Patients feel entitled to care and providers of care feel entitled to reimbursement for their costs.  Insurers and providers of medical equipment, devices, and supplies all feel entitled to profits.  These entitlements, both mandated and assumed, tend to be enormous barriers to change.  Everyone one wants the problem of healthcare costs solved, but no one is willing to compromise their entitlements.

All of these stakeholders have premised their business models on the assumption that the economic system will continue to operate as it has been since they made these commitments.  These business models will only be changed if these stakeholders have no choice.  We need a “burning platform” to motivate the needed changes.

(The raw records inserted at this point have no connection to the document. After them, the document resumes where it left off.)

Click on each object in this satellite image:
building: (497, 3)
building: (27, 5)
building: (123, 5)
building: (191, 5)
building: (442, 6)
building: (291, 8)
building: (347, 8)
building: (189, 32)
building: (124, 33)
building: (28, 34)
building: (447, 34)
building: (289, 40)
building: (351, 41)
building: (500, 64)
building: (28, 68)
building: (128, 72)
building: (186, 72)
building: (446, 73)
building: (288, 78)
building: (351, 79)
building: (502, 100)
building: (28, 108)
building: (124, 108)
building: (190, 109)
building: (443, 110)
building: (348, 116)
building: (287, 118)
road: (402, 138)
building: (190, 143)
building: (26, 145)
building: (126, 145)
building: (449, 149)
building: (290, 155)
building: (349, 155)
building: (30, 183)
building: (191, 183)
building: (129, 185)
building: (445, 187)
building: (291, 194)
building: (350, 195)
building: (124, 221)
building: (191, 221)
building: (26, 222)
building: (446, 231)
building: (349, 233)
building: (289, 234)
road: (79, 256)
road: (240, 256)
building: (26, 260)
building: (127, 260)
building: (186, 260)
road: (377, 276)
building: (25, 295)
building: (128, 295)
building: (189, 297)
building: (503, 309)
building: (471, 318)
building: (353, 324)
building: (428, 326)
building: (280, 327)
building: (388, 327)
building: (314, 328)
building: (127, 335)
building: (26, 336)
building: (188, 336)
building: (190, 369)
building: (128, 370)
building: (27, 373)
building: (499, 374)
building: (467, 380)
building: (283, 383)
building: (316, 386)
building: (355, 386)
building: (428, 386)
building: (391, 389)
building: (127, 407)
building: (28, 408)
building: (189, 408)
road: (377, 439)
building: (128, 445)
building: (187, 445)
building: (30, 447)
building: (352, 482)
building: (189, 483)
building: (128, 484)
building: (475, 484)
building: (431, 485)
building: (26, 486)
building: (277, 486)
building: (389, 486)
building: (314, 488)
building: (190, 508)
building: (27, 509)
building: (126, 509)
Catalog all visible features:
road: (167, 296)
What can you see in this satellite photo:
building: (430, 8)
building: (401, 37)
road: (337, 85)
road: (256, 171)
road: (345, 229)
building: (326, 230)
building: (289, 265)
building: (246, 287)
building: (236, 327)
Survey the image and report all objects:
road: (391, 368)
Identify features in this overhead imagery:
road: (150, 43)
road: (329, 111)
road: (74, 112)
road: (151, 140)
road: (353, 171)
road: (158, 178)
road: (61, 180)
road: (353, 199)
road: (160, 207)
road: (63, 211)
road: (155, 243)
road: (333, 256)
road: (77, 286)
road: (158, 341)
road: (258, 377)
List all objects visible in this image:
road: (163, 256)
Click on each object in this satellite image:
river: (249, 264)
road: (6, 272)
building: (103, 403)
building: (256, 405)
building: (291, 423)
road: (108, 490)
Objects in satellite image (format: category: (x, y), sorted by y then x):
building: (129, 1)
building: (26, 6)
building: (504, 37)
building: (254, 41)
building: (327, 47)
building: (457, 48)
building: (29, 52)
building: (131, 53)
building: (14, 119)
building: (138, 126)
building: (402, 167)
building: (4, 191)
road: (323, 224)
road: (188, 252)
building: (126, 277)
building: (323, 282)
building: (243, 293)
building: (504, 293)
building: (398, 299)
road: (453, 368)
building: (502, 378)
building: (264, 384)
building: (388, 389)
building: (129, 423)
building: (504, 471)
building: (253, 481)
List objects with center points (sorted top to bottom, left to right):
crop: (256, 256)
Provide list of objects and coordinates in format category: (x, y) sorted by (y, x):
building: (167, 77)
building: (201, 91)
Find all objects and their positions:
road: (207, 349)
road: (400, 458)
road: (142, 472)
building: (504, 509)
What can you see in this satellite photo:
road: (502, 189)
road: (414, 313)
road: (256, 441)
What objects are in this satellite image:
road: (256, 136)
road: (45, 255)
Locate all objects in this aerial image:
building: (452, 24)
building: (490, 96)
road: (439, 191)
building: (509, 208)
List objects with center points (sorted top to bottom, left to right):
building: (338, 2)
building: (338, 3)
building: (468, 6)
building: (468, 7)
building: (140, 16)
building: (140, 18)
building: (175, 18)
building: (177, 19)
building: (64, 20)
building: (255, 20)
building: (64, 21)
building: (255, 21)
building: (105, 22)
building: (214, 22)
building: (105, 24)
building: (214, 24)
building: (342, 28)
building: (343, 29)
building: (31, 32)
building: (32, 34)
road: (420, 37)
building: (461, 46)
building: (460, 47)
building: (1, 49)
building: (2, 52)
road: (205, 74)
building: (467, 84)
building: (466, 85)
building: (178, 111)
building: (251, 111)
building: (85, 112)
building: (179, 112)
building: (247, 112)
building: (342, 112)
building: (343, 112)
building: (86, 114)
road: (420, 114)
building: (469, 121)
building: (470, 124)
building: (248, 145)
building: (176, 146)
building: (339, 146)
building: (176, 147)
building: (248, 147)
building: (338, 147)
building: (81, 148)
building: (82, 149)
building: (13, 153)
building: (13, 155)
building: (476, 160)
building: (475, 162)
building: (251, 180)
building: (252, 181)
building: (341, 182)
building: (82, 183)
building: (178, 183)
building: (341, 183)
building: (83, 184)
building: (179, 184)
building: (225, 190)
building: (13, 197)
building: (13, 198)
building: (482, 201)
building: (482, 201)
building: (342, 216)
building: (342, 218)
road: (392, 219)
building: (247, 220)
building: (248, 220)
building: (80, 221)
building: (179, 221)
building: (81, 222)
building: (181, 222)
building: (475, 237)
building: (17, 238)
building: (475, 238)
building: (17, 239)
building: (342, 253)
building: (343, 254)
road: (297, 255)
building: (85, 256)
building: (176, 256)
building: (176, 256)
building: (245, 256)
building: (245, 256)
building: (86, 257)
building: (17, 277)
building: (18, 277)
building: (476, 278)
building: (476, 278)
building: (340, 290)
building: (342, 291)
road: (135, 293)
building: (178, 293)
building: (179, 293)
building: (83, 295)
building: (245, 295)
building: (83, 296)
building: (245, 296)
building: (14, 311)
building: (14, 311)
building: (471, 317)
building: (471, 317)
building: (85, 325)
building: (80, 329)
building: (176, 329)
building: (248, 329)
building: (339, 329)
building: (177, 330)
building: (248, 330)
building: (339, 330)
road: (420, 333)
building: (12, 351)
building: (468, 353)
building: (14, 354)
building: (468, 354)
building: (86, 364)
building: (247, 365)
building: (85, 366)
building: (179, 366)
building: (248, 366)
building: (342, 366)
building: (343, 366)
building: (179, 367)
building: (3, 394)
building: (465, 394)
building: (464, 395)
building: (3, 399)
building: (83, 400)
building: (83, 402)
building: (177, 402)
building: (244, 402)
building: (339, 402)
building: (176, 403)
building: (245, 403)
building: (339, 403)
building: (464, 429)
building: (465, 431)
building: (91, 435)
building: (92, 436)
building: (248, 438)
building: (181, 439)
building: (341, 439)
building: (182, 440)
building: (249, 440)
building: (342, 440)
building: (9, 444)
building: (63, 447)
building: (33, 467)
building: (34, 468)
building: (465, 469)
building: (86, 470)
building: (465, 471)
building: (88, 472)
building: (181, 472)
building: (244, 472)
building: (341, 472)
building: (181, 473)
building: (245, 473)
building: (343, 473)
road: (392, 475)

I suggest that two changes of the incentive system will create this burning platform.  First, providers of care, as well as equipment, devices, and supplies, should be paid for outcomes in terms of improved health and decreased risks of disease.  They should not be paid for the costs of their procedures or the number of procedures conducted.  Their payment should be linked to the extent to which a patient is better off than they would have been without the providers’ services.  Ideally, we would create market mechanisms that would enable and motivate people to determine the extent to which they are better off, and then pay accordingly.

Second, it should be illegal for providers to charge patients with employer-based insurance more than they are allowed to charge Medicare and Medicaid patients.  If such “cost shifting’ was illegal, the system would have to change because either all providers would soon go out of business or Medicare and Medicaid patients would not receive any care.  The invisible tax embodied in cost shifting has significantly depressed wage levels across the U.S. for the past two decades.  Making this practice visible – and then illegal – would force change.

One might argue that these two suggestions would result in poor and elderly people receiving inadequate care.  However, the opposite would happen.  If one is only paid for improving people’s health, then one needs to finds lots of unhealthy and at-risk people.  That is where improvements can be achieved and money made.  Focusing on healthy, low-risk people would be a poor choice as one cannot improve their health sufficiently to stay in business.

2 Comments

  1. Akshay says:

    There is an inherent barrier to your first solution. According to IOM-Crossing the quality chasm report, it takes 17 years for research to be used in practice. Without a process that can help regulate the conversion of research in to practice in a shorter time span it is very difficult to implement the pay per outcome method.